# Trapping question



## predator hunter (May 4, 2006)

I have this 8 foot dirt mound in the woods that we used for all the scraps when we were building my house. 6 years later the brush has completley took over. I noticed a hole about 12' x 12' and I dont have any idea what might be living in it. I put a trap infront of the whole but I didnt put any bait in it. Any idea what this might be?


----------



## cya_coyote (Aug 31, 2005)

don't know where you are from, but rabbit, skunk, groundhog, badger... a lot of different animals dig holes, burrows, and dens...

cya

:sniper:


----------



## predator hunter (May 4, 2006)

I live in georgia. Ive heard something pretty big running around in the woods but the other day I shot an opossum and havent heard anymore rucus.


----------



## M*F (Nov 3, 2006)

Sasquatch


----------



## smitty223 (Mar 31, 2006)

M*F said:


> Sasquatch


 :lol:

I was gonna say Chupacabra...

Seriously, next time it's muddy see if you notice any tracks around the den.

Smitty


----------



## predator hunter (May 4, 2006)

Alright. I will do it.
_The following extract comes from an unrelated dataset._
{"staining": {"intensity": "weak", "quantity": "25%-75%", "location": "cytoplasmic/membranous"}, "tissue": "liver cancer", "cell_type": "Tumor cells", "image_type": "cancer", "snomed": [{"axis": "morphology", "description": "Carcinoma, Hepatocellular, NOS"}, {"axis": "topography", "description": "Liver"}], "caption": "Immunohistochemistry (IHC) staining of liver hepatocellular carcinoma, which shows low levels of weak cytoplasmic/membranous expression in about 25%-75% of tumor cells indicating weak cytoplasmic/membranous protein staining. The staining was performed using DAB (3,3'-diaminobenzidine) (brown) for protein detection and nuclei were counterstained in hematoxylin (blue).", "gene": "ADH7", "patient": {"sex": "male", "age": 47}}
Or I can stick some fire works up there.


----------



## smitty223 (Mar 31, 2006)

I know you're kidding about the fireworks.....but check your reg's before setting at the den entrance. Some States prohibit it.

Smitty


----------



## predator hunter (May 4, 2006)

Yea I might want to check in to that I dont want to get in trouble with the game warden.


----------